Saved data entries
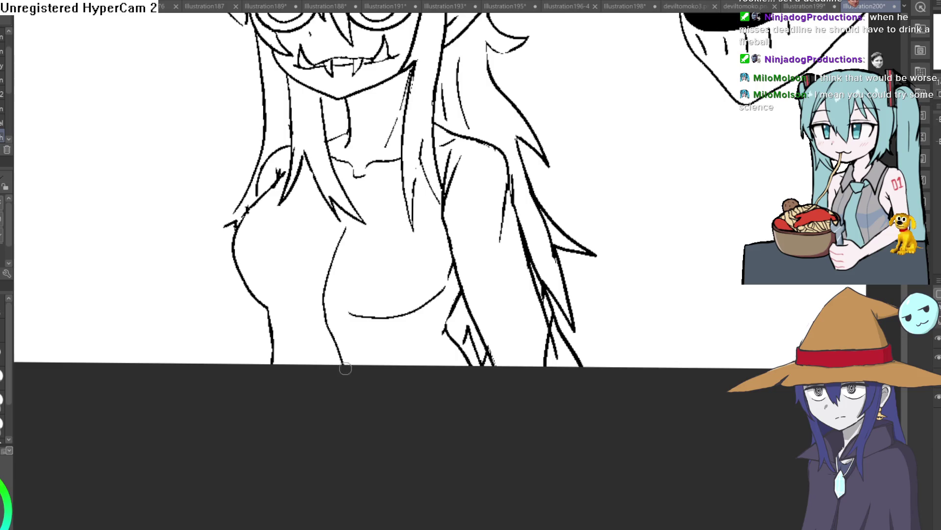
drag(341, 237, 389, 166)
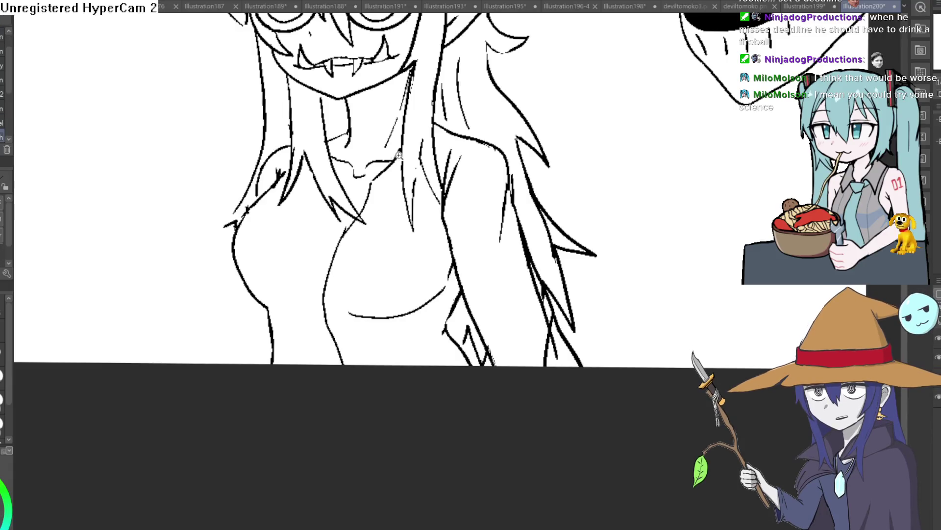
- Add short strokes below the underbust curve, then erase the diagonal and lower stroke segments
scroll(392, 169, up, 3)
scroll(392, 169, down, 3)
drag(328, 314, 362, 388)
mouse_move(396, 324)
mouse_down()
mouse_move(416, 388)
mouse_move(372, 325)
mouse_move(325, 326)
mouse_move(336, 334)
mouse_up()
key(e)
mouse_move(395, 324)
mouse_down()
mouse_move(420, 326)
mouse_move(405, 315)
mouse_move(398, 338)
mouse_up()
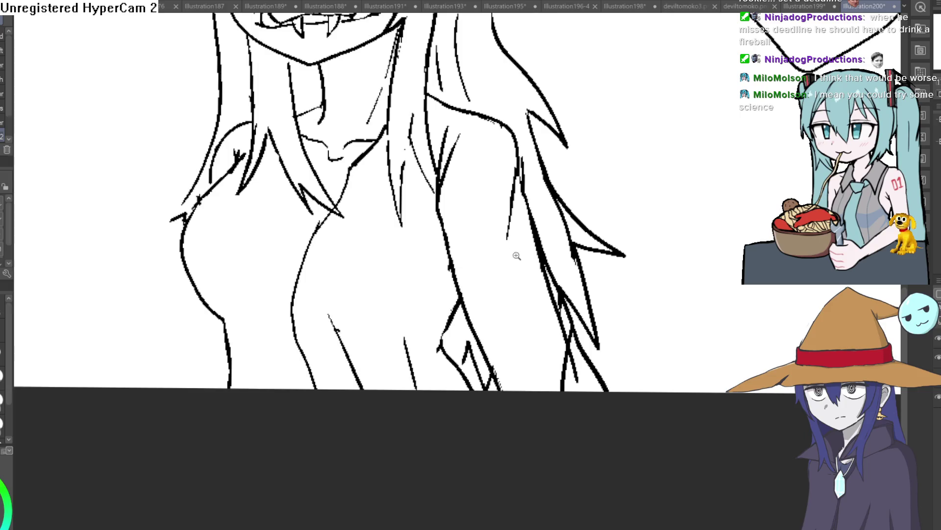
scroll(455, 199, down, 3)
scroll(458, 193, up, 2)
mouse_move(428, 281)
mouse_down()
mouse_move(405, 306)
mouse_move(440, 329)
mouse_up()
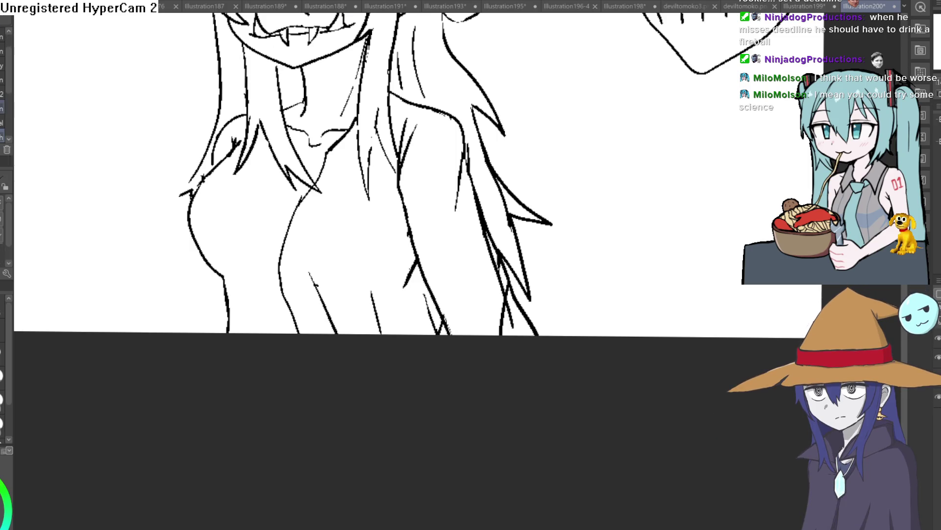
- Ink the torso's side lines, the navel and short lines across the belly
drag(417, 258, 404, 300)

#### WHAT IS NEEDED
In the data above, find the line containing "mouse_move(398, 338)"; from there, please write out each line through the end, exactly, with the pictures omitted.

#### ANSWER SECTION
mouse_move(398, 338)
mouse_up()
scroll(455, 199, down, 3)
scroll(458, 193, up, 2)
mouse_move(428, 281)
mouse_down()
mouse_move(405, 306)
mouse_move(440, 329)
mouse_up()
- Ink the torso's side lines, the navel and short lines across the belly
drag(417, 258, 404, 300)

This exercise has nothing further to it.